Diyebilirsiniz ki, belki Müslümanlara bir garezi vardır adamların, hep düşük not veriyorlardır. Ancak yayınladıkları “Özgürlük Haritası”ında böyle peşin bir hüküm gözükmüyor. Rusya, Çin veya Burma’yı “özgür olmayan ülke” saymışlar mesela. Buna karşın Tunus, Libya, Pakistan veya Bangladeş gibi Müslüman ülkeler “yarı özgür.” Darbeci Mısır, “özgür değil.”

Genel özgürlük notu

Asıl vurgulamak istediğim nokta, Freedom House’un aslında Türkiye’ye bizde algılandığı kadar kötü bir not vermediği.

Bunu, sadece “medya özgürlüğü”ne değil de, sözünü ettiğim “genel özgürlük notu”na bakınca görüyorsunuz. Bu kritere göre Türkiye “yarı özgür” ligindeki konumunu son 15 yıldır sürdürüyor. Ancak, bugün onbeş yıl öncesine göre epey ilerleme kaydetmiş durumda.

Bunu görmek için Freedom House sitesine girip, Türkiye hakkındaki tüm notlamaları geçmişe doğru giderek inceledim. En eski tarih 1999, yani 28 Şubat dönemiydi.

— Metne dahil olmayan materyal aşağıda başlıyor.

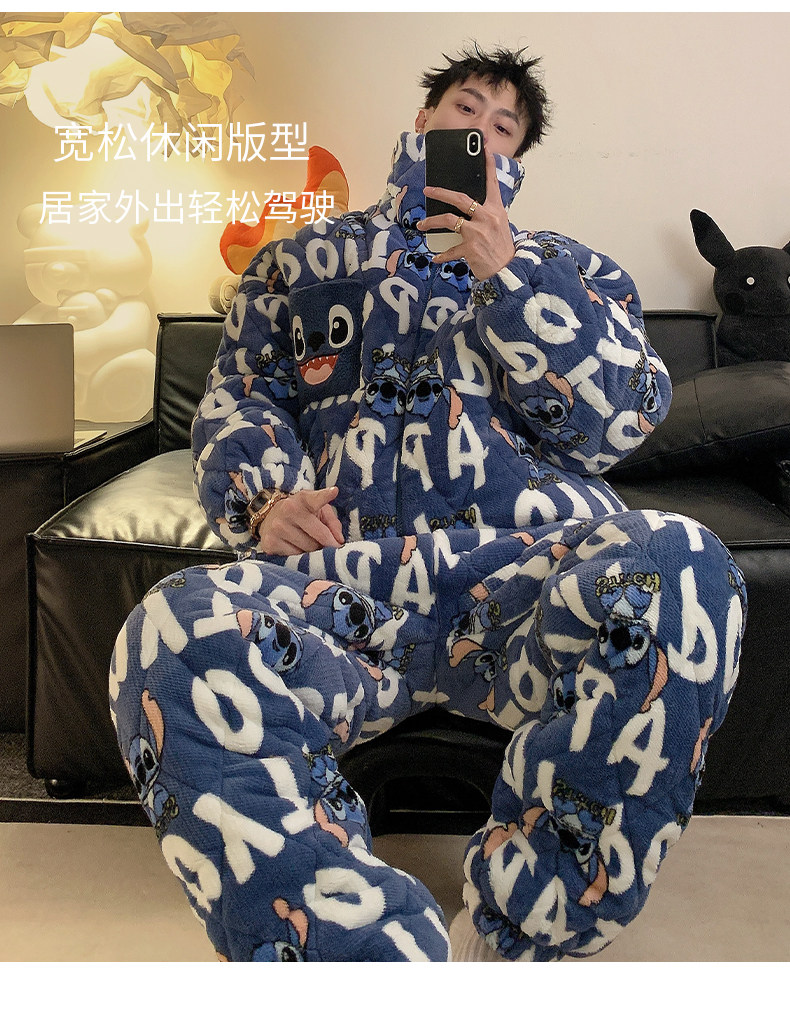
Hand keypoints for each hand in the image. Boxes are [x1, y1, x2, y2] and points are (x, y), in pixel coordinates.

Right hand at [256, 486, 344, 555]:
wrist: (271, 519)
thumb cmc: (302, 515)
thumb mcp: (319, 511)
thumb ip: (333, 523)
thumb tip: (339, 541)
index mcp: (304, 499)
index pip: (315, 499)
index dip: (325, 496)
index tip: (333, 492)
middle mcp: (288, 509)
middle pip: (320, 536)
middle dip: (326, 542)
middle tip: (325, 542)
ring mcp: (277, 526)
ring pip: (308, 549)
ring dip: (313, 550)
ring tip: (307, 541)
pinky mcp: (270, 542)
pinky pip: (295, 556)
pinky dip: (299, 555)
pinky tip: (294, 545)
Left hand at [419, 145, 515, 280]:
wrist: (508, 272)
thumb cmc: (501, 248)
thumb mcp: (499, 226)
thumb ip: (486, 214)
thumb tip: (466, 208)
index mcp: (496, 210)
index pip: (492, 183)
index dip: (488, 164)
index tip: (484, 148)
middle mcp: (487, 218)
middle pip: (460, 198)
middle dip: (441, 192)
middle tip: (427, 190)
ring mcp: (478, 233)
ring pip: (449, 220)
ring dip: (432, 222)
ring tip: (422, 225)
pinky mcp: (471, 249)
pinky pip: (450, 250)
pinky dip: (442, 255)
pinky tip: (435, 258)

Baktım, o dönemde Türkiye’nin genel özgürlük notu 7 üzerinden 4.5 imiş. (Bayağı kötüymüş yani, çünkü 1 en yüksek, 7 ise en düşük not.) Sonra 2001 ve 2002 yıllarına baktım. Not aynı: 4.5

Ama sonra AK Parti dönemi başlıyor ve notta büyük artış var: 2003 yılının notu 3.5, yani bir puanlık önemli bir sıçrama.

2005’te yeni bir sıçramayla 3’e çıkmış Türkiye’nin notu. Yine AK Parti iktidarının reformları sayesinde.

2006-2012 arasında her sene verilen karnelerde de, Türkiye’nin notu hep 3 olarak kalmış, gerilememiş. (Türkiye ile “Siyonistler” arasındaki iki büyük kavganın, yani Mavi Marmara ve İran’la nükleer anlaşma olaylarının 2010’da yaşandığını hatırlatayım. Bir etkileri olmamış gibi gözüküyor.)

Türkiye’nin genel özgürlük notunun sadece 2013 ve 2014’te biraz gerileyip 3.5’e düştüğünü görüyorsunuz. Medya özgürlüğü alanında ise kendine has ani bir düşüş var.

Bu rakamlara bakan nötr birisi, kolaylıkla şunu söyleyebilir:

Türkiye’de AK Parti iktidarıyla birlikte özgürlükler eskiye kıyasla çok genişledi. Ancak son iki yılda göreceli bir daralma var. Basın özgürlüğü alanı ise spesifik olarak sorunlu ve kötüye gidiyor.”  

Açıkçası, benim şahsi kanaatim de zaten aşağı-yukarı bu yönde. Bu görüşü paylaşmayabilirsiniz elbette. Ama yine de Freedom House’un tam olarak ne dediğine biraz daha dikkat etmekte fayda var.